Suicidio Político de Miguel Vargas

Por Carlos Luis Baron miércoles 16 de mayo, 2012

El suicidio, aunque en principio pudiera parecer un derecho de cada individuo, además de ser socialmente inaceptable, constituye una decisión resultante de algún trastorno siquiátrico, conforme lo establecen los profesionales del área.

Partiendo de la salud mental y la ilustración de la que ha de suponerse están dotados los dirigentes políticos que aspiran a dirigir los destinos de cualquier Estado, el suicidio político es digno de verse con mayor atención.

Desde que asumiera la presidencia del Partido Revolucionario Dominicano, el Ing. Miguel Vargas Maldonado inició una carrera indetenible hacia su desaparición política en torno a posibilidad de ser el primero entre sus iguales (Presidente de la República).

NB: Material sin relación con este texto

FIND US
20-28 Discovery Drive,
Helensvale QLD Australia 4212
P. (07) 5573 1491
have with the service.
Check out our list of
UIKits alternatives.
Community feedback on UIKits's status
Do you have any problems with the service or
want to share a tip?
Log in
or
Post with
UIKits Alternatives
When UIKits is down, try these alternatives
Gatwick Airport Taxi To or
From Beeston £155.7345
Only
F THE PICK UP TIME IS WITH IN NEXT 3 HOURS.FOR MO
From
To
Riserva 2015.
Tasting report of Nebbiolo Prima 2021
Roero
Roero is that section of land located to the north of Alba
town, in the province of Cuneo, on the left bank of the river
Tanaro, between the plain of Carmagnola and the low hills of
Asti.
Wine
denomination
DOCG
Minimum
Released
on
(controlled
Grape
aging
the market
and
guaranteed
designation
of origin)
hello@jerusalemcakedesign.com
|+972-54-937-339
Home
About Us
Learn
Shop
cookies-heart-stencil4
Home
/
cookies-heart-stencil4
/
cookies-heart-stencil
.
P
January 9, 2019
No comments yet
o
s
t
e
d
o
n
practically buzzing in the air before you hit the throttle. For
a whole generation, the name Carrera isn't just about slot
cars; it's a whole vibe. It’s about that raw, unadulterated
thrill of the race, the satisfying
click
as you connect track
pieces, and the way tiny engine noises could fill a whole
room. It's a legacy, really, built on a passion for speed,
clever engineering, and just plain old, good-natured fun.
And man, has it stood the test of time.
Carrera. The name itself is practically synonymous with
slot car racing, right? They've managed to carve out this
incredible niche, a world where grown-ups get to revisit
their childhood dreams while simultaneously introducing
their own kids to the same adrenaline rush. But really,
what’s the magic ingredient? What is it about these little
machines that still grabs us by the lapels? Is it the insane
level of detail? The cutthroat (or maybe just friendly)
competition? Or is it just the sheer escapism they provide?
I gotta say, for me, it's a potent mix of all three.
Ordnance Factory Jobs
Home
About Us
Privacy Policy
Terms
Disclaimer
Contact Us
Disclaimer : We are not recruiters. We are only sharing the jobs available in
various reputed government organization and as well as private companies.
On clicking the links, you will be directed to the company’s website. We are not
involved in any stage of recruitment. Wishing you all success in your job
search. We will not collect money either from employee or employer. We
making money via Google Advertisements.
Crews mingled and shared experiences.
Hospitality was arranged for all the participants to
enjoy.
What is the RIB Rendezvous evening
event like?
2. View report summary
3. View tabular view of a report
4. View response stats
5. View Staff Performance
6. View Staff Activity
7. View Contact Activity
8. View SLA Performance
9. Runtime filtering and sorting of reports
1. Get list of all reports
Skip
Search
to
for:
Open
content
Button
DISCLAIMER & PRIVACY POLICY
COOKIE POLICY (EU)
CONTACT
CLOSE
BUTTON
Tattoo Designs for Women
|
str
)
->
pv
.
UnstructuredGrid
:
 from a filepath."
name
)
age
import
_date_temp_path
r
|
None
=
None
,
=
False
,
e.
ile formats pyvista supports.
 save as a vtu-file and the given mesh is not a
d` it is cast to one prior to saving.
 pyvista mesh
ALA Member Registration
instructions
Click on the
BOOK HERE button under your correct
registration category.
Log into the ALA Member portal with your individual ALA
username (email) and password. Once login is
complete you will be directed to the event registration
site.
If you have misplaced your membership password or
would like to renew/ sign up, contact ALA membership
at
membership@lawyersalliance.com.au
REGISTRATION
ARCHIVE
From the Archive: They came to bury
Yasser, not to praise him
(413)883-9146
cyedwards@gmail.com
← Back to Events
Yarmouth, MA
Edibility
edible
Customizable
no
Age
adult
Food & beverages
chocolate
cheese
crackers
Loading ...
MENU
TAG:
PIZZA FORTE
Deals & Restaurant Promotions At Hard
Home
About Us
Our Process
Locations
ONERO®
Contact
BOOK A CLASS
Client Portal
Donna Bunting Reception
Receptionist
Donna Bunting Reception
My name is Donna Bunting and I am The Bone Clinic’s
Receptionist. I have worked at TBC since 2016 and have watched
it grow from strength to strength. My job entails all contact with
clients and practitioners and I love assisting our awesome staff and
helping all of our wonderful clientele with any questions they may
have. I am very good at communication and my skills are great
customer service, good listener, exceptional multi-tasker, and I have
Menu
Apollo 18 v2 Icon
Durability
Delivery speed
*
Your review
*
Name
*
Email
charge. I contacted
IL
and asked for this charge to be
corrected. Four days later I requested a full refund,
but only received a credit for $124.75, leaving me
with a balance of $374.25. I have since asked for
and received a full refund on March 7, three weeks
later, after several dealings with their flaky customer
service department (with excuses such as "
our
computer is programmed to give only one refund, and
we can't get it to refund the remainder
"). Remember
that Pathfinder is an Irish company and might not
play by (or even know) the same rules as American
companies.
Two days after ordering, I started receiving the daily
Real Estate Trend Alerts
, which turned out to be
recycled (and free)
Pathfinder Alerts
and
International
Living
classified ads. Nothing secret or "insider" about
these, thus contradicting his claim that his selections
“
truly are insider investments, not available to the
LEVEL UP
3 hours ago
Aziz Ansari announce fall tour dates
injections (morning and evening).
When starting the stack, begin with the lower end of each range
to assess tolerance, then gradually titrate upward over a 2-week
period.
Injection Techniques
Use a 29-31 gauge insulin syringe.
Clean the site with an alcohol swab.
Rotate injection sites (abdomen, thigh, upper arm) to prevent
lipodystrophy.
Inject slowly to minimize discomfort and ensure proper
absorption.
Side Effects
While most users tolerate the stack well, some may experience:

El primer evento hacia el suicidio político del actual presidente del partido de oposición, lo constituyó precisamente la búsqueda de la presidencia de la referida organización política.

Vargas Maldonado sigue la consecución de su muerte política, al firmar en mayo de 2009 un pacto con el presidente Leonel Fernández, con el cual la reforma constitución que pretendía Fernández le fuera aprobada por la Asamblea Nacional constituida en Asamblea Revisora fue liberada de escollos, toda vez que Miguel contaba con los legisladores necesarios para pasar una reforma sin mayores inconvenientes.

Pero no es la reforma constitucional per se, lo que continua contribuyendo al devastador e inexplicable suicidio, sino la rehabilitación del Ing. Hipólito Mejía, para que éste tuviera la posibilidad de presentarse como pre candidato presidencial en el proceso interno del partido blanco, de cara a las elecciones del 20 de mayo. Conforme a la constitución que regía antes del 26 de enero de 2010, Mejía tenía impedimento para buscar nueva vez la presidencia de la República. Miguel subestimó a Hipólito.

El empresario y ex candidato presidencial continuó con determinación su propósito, al someter a la Comisión Política de su partido en el mes de octubre de 2009 una moción para que le fuera reservada a sus acólitos la mayoría de las candidaturas congresuales y municipales de cara a las elecciones de 2010. El resultado que generó dicha acción en ese proceso no podía ser peor.

El siguiente paso del dirigente del PRD para lograr su objetivo suicida, fue la resistencia a reconocer el triunfo de Hipólito Mejía en el proceso interno de marzo de 2011.

Luego de los referidos eventos, y otros concebidos por el presidente del PRD, todo está consumado. El suicidio político de Miguel Vargas Maldonado es un hecho, más aún luego del mandato que les diera a los ex candidatos a senadores del PRD Angelita Peña, de Monte Cristi, Pascual Valenzuela, de San Juan de la Maguana, y Saturnino Espinal (El Papero), de Pedernales, y al Regidor por el Distrito Nacional Kalil Michel, para que apoyen al candidato oficialista Lic. Danilo Medina. Lo propio hizo Miguel respecto de su esposa Angelita García, a quien instruyo pronunciarse a través una de las redes sociales (twitter) en contra del candidato presidencial perredeísta.

A diferencia de la expresión del Mesías a Lázaro, dudo que Miguel tenga la suerte de que simpatizantes, miembros, militantes y dirigentes del principal partido de oposición le digan alguna vez ?Miguel, levántate y anda?.